NHL's first Indigenous player dies due to COVID
Fred Sasakamoose, a Saskatchewan-raised residential school survivor who went on to play in the National Hockey League, died Tuesday at age 86 after being hospitalized with COVID-19.
Sasakamoose, born on the Ahtahkakoop Cree Nation near Shell Lake, was the first Indigenous player in the NHL.
“Fred passed away at 3 o'clock Saskatchewan time,” his son Neil said in a video posted to Facebook. “I just want to thank everyone for everything you've done.”

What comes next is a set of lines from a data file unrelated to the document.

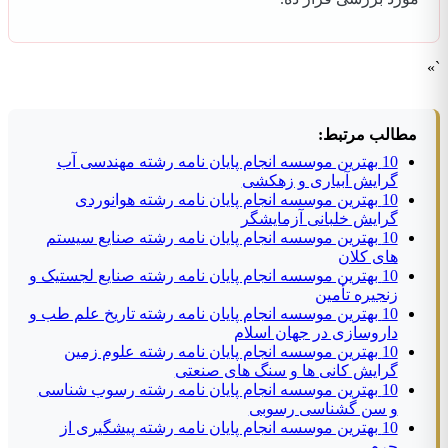
`»
مطالب مرتبط:
10 بهترین موسسه انجام پایان نامه رشته مهندسی آب
گرایش آبیاری و زهکشی
10 بهترین موسسه انجام پایان نامه رشته هوانوردی
گرایش خلبانی آزمایشگر
10 بهترین موسسه انجام پایان نامه رشته صنایع سیستم
های کلان
10 بهترین موسسه انجام پایان نامه رشته صنایع لجستیک و
زنجیره تأمین
10 بهترین موسسه انجام پایان نامه رشته تاریخ علم طب و
داروسازی در جهان اسلام
10 بهترین موسسه انجام پایان نامه رشته علوم زمین
گرایش کانی ها و سنگ های صنعتی
10 بهترین موسسه انجام پایان نامه رشته رسوب شناسی
و سن گشناسی رسوبی
10 بهترین موسسه انجام پایان نامه رشته پیشگیری از
جرم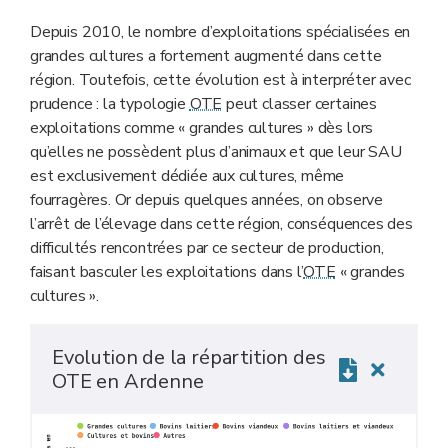
Depuis 2010, le nombre d’exploitations spécialisées en
grandes cultures a fortement augmenté dans cette
région. Toutefois, cette évolution est à interpréter avec
prudence : la typologie
OTE
peut classer certaines
exploitations comme « grandes cultures » dès lors
qu’elles ne possèdent plus d’animaux et que leur SAU
est exclusivement dédiée aux cultures, même
fourragères. Or depuis quelques années, on observe
l’arrêt de l’élevage dans cette région, conséquences des
difficultés rencontrées par ce secteur de production,
faisant basculer les exploitations dans l’
OTE
« grandes
cultures ».
Evolution de la répartition des
OTE en Ardenne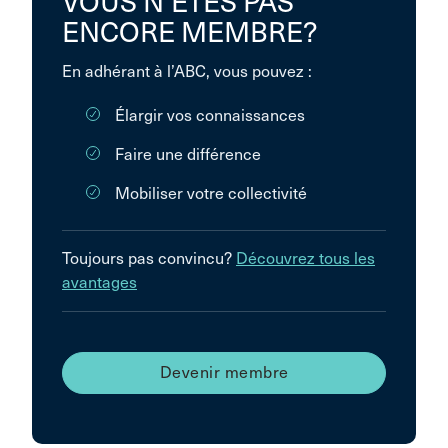
VOUS N’ÊTES PAS
ENCORE MEMBRE?
En adhérant à l’ABC, vous pouvez :
Élargir vos connaissances
Faire une différence
Mobiliser votre collectivité
Toujours pas convincu?
Découvrez tous les
avantages
Devenir membre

Sasakamoose suited up for 11 games with the Chicago Blackhawks in 1953-54 — he later recalled famed broadcaster Foster Hewitt calling down the penalty box at Maple Leaf Gardens, asking “How the hell do you pronounce your name?” — and spent several more years in minor pro and senior hockey.

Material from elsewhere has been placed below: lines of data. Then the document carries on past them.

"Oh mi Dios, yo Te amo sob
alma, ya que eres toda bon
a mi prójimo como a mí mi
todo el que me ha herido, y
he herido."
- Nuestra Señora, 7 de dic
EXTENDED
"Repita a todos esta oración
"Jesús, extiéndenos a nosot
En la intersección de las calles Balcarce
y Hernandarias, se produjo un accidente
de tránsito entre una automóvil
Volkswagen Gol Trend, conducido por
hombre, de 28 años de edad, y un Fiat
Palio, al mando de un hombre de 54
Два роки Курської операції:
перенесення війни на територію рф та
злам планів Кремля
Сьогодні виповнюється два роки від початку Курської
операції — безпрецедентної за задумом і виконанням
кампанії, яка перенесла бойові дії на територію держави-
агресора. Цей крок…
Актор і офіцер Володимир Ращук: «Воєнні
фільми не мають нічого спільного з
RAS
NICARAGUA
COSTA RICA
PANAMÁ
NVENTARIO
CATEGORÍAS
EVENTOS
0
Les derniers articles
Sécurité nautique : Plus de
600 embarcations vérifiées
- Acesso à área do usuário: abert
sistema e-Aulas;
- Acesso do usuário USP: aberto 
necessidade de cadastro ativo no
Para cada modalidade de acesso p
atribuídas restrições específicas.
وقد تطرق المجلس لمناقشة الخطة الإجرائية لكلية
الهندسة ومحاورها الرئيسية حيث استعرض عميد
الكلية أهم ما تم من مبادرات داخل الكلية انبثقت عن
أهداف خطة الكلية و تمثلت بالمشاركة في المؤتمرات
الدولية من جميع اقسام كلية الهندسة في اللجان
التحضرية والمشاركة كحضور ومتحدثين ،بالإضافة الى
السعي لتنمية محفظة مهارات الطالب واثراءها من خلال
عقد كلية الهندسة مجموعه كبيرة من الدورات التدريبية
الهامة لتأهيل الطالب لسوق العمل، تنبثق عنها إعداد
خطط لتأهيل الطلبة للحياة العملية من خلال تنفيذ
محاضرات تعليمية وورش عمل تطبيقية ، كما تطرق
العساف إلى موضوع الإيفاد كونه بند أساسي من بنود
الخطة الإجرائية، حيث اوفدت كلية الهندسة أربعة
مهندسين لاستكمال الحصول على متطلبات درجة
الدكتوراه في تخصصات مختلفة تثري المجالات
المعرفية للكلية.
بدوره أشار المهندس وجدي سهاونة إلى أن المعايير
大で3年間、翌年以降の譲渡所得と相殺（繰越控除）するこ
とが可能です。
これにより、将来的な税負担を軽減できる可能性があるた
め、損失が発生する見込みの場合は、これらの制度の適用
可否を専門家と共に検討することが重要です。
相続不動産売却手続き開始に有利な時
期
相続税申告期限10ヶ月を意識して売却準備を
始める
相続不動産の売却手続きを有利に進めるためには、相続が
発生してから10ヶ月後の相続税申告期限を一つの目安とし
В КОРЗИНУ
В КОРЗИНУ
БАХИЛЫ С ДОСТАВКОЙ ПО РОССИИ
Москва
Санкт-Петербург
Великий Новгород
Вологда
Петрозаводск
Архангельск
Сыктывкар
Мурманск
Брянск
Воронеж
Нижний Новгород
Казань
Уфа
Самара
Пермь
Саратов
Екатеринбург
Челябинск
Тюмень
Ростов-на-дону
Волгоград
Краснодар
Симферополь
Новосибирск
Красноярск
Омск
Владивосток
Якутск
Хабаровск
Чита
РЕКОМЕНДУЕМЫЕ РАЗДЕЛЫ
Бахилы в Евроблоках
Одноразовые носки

He later served as band chief, and spent time speaking to and working with kids and teens, imparting lessons he learned.
He helped build a sports framework in his community following his playing days, and worked with the NHL's Diversity Task Force and the Aboriginal Healing Foundation.
Sasakamoose spent much of his childhood at St. Michael's Indian Residential School in Duck Lake. He publicly acknowledged in 2012, during a Truth and Reconciliation Commission hearing in Prince Albert, that he had been sexually abused by other children at the school when he was nine years old.

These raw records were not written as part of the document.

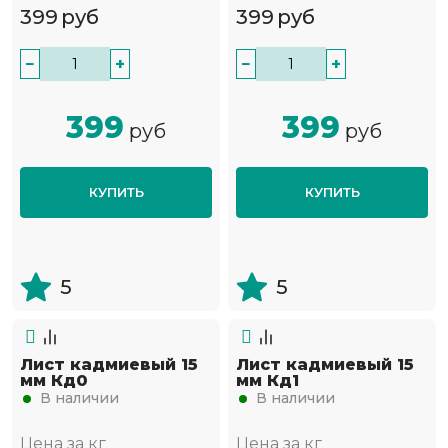
399
руб
399
руб
−
+
−
+
399
399
руб
руб
КУПИТЬ
КУПИТЬ
5
5
Лист кадмиевый 15
Лист кадмиевый 15
мм Кд0
мм Кд1
В наличии
В наличии
Цена за кг
Цена за кг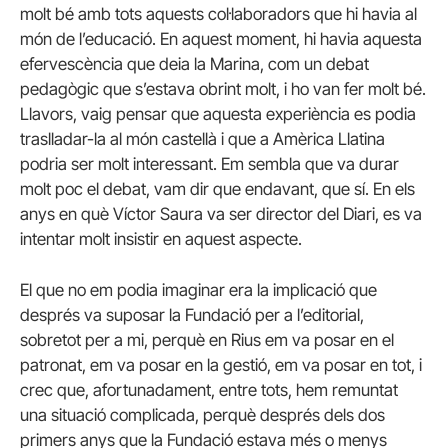
molt bé amb tots aquests col·laboradors que hi havia al
món de l’educació. En aquest moment, hi havia aquesta
efervescència que deia la Marina, com un debat
pedagògic que s’estava obrint molt, i ho van fer molt bé.
Llavors, vaig pensar que aquesta experiència es podia
traslladar-la al món castellà i que a Amèrica Llatina
podria ser molt interessant. Em sembla que va durar
molt poc el debat, vam dir que endavant, que sí. En els
anys en què Víctor Saura va ser director del Diari, es va
intentar molt insistir en aquest aspecte.
El que no em podia imaginar era la implicació que
després va suposar la Fundació per a l’editorial,
sobretot per a mi, perquè en Rius em va posar en el
patronat, em va posar en la gestió, em va posar en tot, i
crec que, afortunadament, entre tots, hem remuntat
una situació complicada, perquè després dels dos
primers anys que la Fundació estava més o menys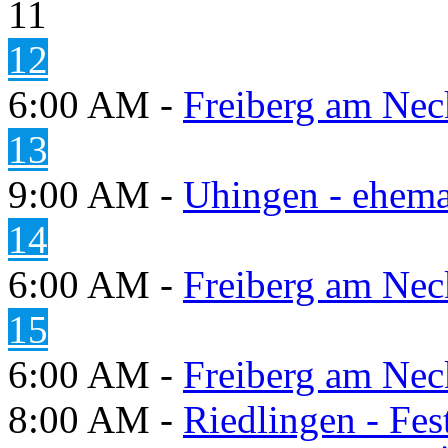
11
12
6:00 AM -
Freiberg am Neck
13
9:00 AM -
Uhingen - ehema
14
6:00 AM -
Freiberg am Neck
15
6:00 AM -
Freiberg am Neck
8:00 AM -
Riedlingen - Fes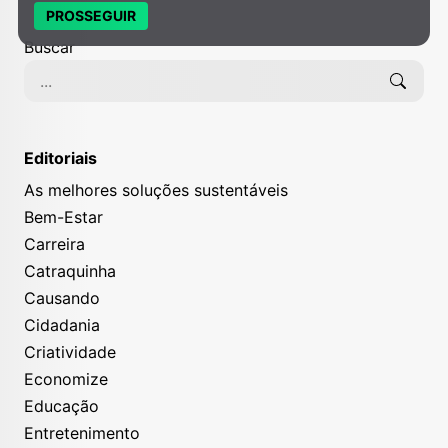
PROSSEGUIR
Buscar
Editoriais
As melhores soluções sustentáveis
Bem-Estar
Carreira
Catraquinha
Causando
Cidadania
Criatividade
Economize
Educação
Entretenimento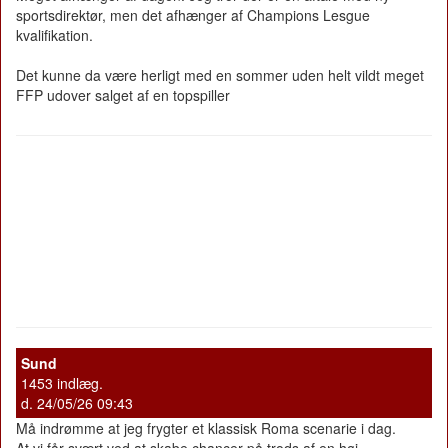
sportsdirektør, men det afhænger af Champions Lesgue
kvalifikation.
Det kunne da være herligt med en sommer uden helt vildt meget
FFP udover salget af en topspiller
Sund
1453 indlæg.
d. 24/05/26 09:43
Må indrømme at jeg frygter et klassisk Roma scenarie i dag.
At vi får svært ved at skabe chancer på trods af en høj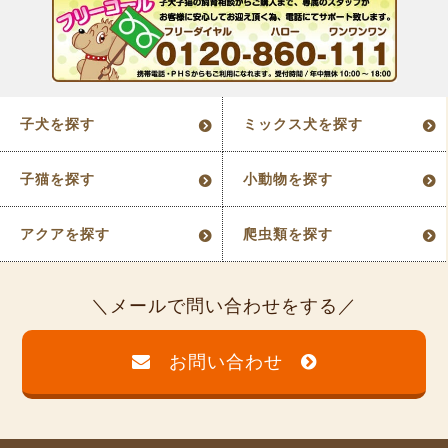
子犬を探す
ミックス犬を探す
子猫を探す
小動物を探す
アクアを探す
爬虫類を探す
メールで問い合わせをする
お問い合わせ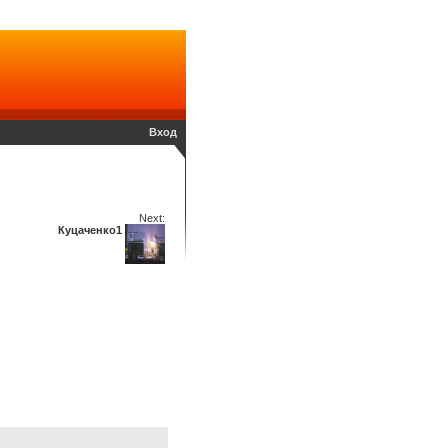
Вход
Next:
Куцаченко1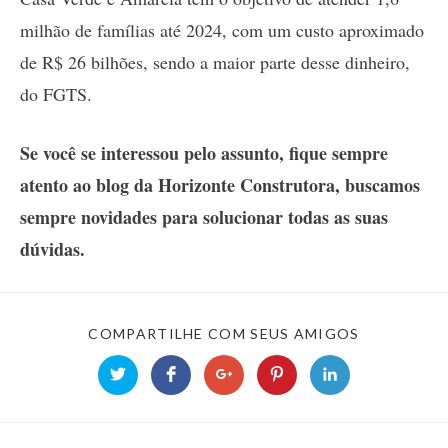
milhão de famílias até 2024, com um custo aproximado
de R$ 26 bilhões, sendo a maior parte desse dinheiro,
do FGTS.
Se você se interessou pelo assunto, fique sempre
atento ao blog da Horizonte Construtora, buscamos
sempre novidades para solucionar todas as suas
dúvidas.
SHARE
COMPARTILHE COM SEUS AMIGOS
THIS
CONTENT
Opens
Opens
Opens
Opens
Opens
in
in
in
in
in
a
a
a
a
a
new
new
new
new
new
window
window
window
window
window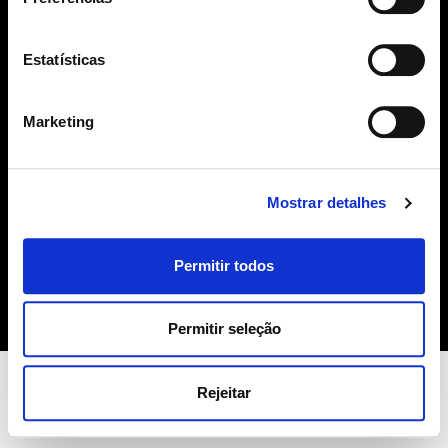
geral@sime.pt
Estatísticas
Marketing
SIME
Mostrar detalhes
Sobre Nós
Produtos
Permitir todos
Contactos
Política de Cookies
Permitir seleção
Rejeitar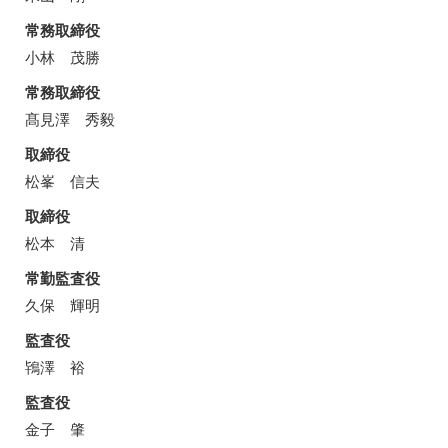
常務取締役
小林 茂勝
常務取締役
髙見澤 秀毅
取締役
松峯 信夫
取締役
松本 清
常勤監査役
久保 輝明
監査役
鴇澤 裕
監査役
金子 肇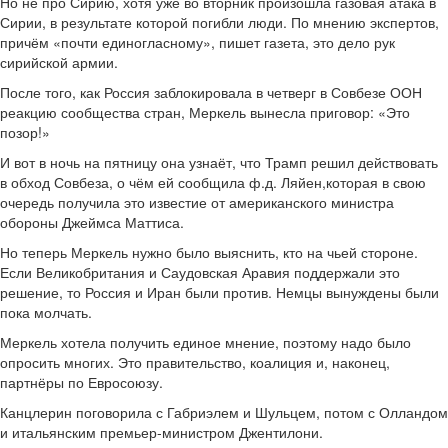
Но не про Сирию, хотя уже во вторник произошла газовая атака в
Сирии, в результате которой погибли люди. По мнению экспертов,
причём «почти единогласному», пишет газета, это дело рук
сирийской армии.
После того, как Россия заблокировала в четверг в Совбезе ООН
реакцию сообщества стран, Меркель вынесла приговор: «Это
позор!»
И вот в ночь на пятницу она узнаёт, что Трамп решил действовать
в обход Совбеза, о чём ей сообщила ф.д. Ляйен,которая в свою
очередь получила это известие от американского министра
обороны Джеймса Маттиса.
Но теперь Меркель нужно было выяснить, кто на чьей стороне.
Если Великобритания и Саудовская Аравия поддержали это
решение, то Россия и Иран были против. Немцы вынуждены были
пока молчать.
Меркель хотела получить единое мнение, поэтому надо было
опросить многих. Это правительство, коалиция и, наконец,
партнёры по Евросоюзу.
Канцлерин поговорила с Габриэлем и Шульцем, потом с Олландом
и итальянским премьер-министром Джентилони.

A couple years before that, a truck collected him at his home and sent him to Duck Lake.
“They changed our clothes, cut our hair,” Sasakamoose — an Order of Canada recipient and an inductee into the Saskatchewan Sports Hall of Fame — said in 2007. “I had braids; they cut all that off. I was to become a white man. They told us not to speak our language.”
When he was inducted into the Saskatchewan Hockey Hall of Fame in 2012, he professed both pride and humility.
“It was only for 11 games, but those 11 games meant so much,” he said.